4. Il n'est établi ni que l'hypertension artérielle dont souffrirait le requérant ou la scoliose dorso-lombaire dont il souffre effectivement lui interdisent de voyager vers le Portugal ni, en tout état de cause, qu'elles ne pourraient faire l'objet d'une prise en charge médicale adaptée dans ce pays. Par ailleurs, il n'est pas établi que le requérant ait un risque accru de contracter la maladie " covid 19 " du fait de son transfert au Portugal. Enfin, la circonstance, révélée par un télérachis réalisé le 8 juin 2020, lequel avait été demandé dans le cadre d'un bilan de scoliose dorso-lombaire, que l'apex pulmonaire droit du requérant paraisse " moins aéré " que l'apex pulmonaire gauche n'est, en tout état de cause, en l'absence d'autre précision, pas de nature à indiquer qu'il présente une vulnérabilité accrue face à la maladie " covid 19 ". De même, il ne ressort pas des pièces du dossier que son éventuelle hypertension artérielle soit associée à des complications cardiaques, rénales et vasculo-cérébrales, en sorte qu'il n'est en tout état de cause, pas établi que le requérant constitue une personne spécialement vulnérable à la maladie " covid 19 ". Il n'est pas non plus établi qu'une fois transféré au Portugal, les autorités portugaises ne pourraient le protéger contre d'éventuels mauvais traitements susceptibles de lui être infligés par des compatriotes qui estimeraient que son handicap le rend porteur de " magie noire ". Ainsi, aucun des éléments invoqués ne justifie que les autorités françaises examinent, dans les conditions dérogatoires prévues par l'article 17 du règlement n° 604/2013 du 26 juin 2013, sa demande de protection internationale. Par suite, il n'est fondé à soutenir ni que le préfet aurait commis une erreur manifeste d'appréciation, au regard de ces dispositions, en le transférant au Portugal, ni qu'il aurait méconnu l'article 4 de la Charte des droits fondamentaux de l'Union européenne.
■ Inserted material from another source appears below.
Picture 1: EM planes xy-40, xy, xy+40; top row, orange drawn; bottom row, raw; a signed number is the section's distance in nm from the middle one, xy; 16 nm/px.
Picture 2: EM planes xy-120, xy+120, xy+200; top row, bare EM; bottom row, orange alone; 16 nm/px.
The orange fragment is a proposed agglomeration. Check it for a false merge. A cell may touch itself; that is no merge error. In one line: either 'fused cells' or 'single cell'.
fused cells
5. Il résulte de tout ce qui précède que M. B... n'est pas fondé à soutenir que c'est à tort que, par le jugement attaqué, le magistrat désigné par le président du tribunal administratif de Nantes a rejeté sa demande. Par suite, sa requête, y compris les conclusions relatives aux frais liés au litige, doit être rejetée.

DECIDE :

Article 1er : La requête de M. B... est rejetée.
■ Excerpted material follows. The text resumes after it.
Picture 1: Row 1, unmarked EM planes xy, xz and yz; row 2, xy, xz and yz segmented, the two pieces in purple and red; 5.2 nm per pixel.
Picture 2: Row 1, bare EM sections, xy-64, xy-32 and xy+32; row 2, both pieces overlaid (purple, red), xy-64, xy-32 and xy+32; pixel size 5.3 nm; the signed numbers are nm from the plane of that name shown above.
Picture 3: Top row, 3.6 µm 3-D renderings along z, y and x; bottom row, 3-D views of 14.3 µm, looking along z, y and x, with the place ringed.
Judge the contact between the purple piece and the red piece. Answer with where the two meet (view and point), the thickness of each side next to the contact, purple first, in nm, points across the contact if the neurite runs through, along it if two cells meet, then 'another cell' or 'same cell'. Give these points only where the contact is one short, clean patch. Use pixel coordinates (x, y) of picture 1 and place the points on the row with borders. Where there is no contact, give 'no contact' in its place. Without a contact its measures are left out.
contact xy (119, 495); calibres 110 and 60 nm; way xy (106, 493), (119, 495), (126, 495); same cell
Article 2 : Le présent arrêt sera notifié à M. C... E... B... et au ministre de l'intérieur.

Copie en sera adressée, pour information, au préfet de Maine-et-Loire.
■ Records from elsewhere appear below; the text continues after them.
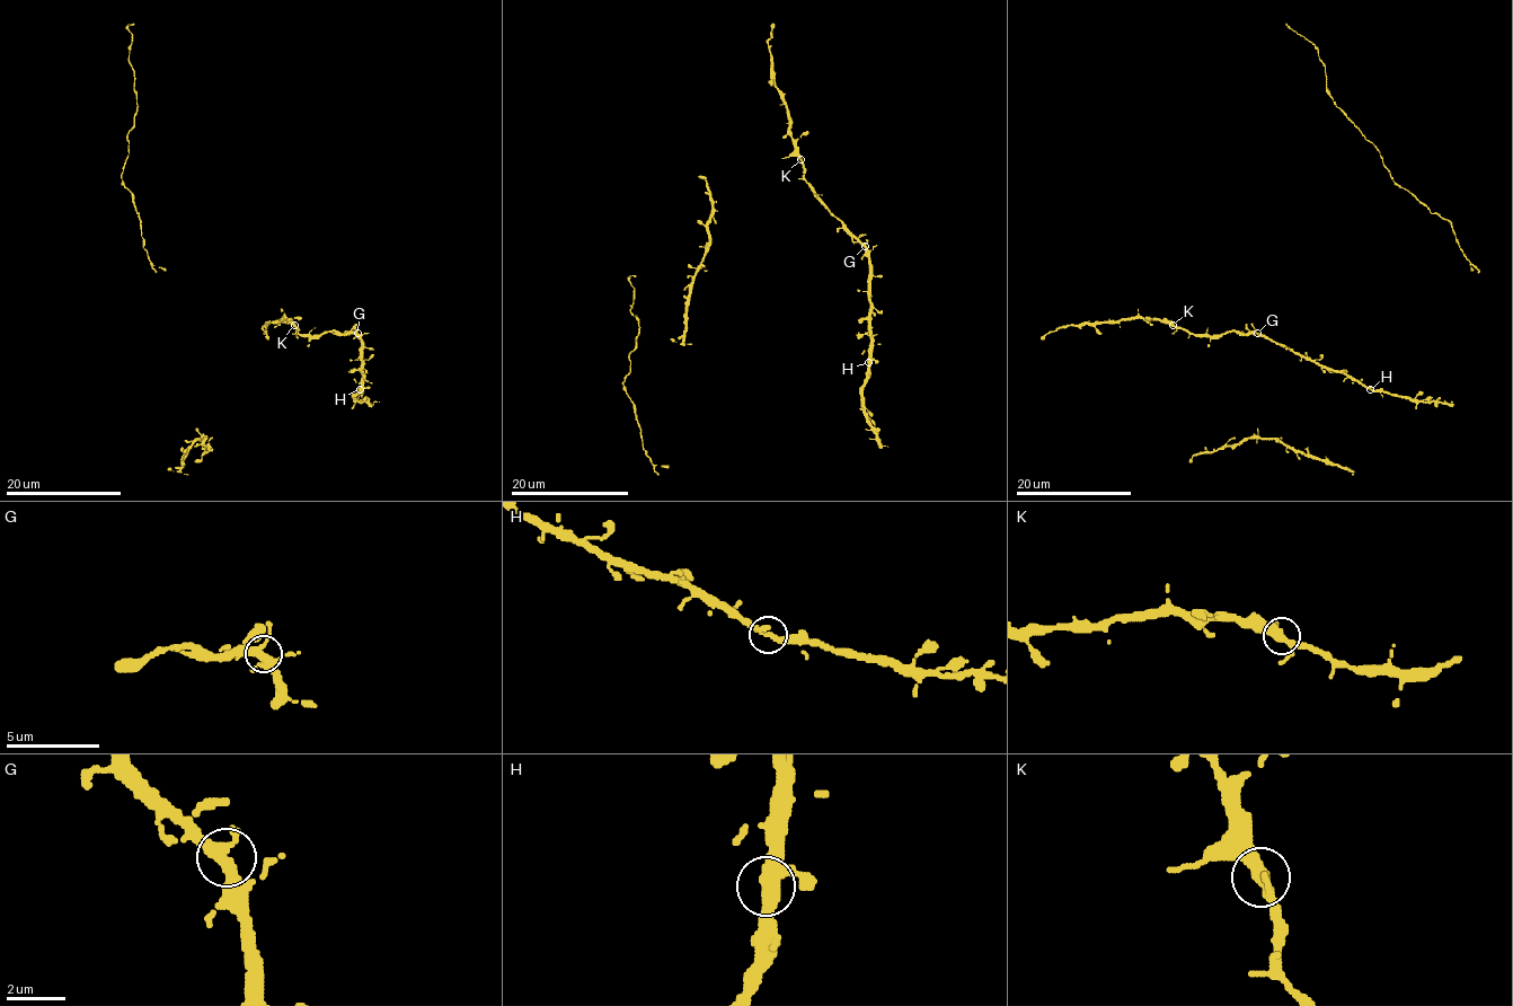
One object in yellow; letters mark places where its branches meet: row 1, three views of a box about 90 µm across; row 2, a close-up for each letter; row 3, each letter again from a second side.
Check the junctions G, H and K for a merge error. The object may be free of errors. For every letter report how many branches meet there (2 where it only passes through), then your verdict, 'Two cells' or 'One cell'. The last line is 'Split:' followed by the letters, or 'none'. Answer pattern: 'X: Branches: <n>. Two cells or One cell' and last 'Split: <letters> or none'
G: Branches: 3. One cell
H: Branches: 3. One cell
K: Branches: 3. One cell
Split: none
Délibéré après l'audience du 15 décembre 2020, à laquelle siégeaient :

- M. Lainé, président de chambre,

- M. Rivas, président assesseur,

- M. A..., premier conseiller.

Rendu public par mise à disposition au greffe le 8 janvier 2021.

Le rapporteur,

T. A...Le président,

L. Lainé

Le greffier,

V. Desbouillons

La République mande et ordonne au ministre de l'intérieur en ce qui le concerne, et à tous huissiers de justice à ce requis en ce qui concerne les voies de droit commun contre les parties privées, de pourvoir à l'exécution de la présente décision.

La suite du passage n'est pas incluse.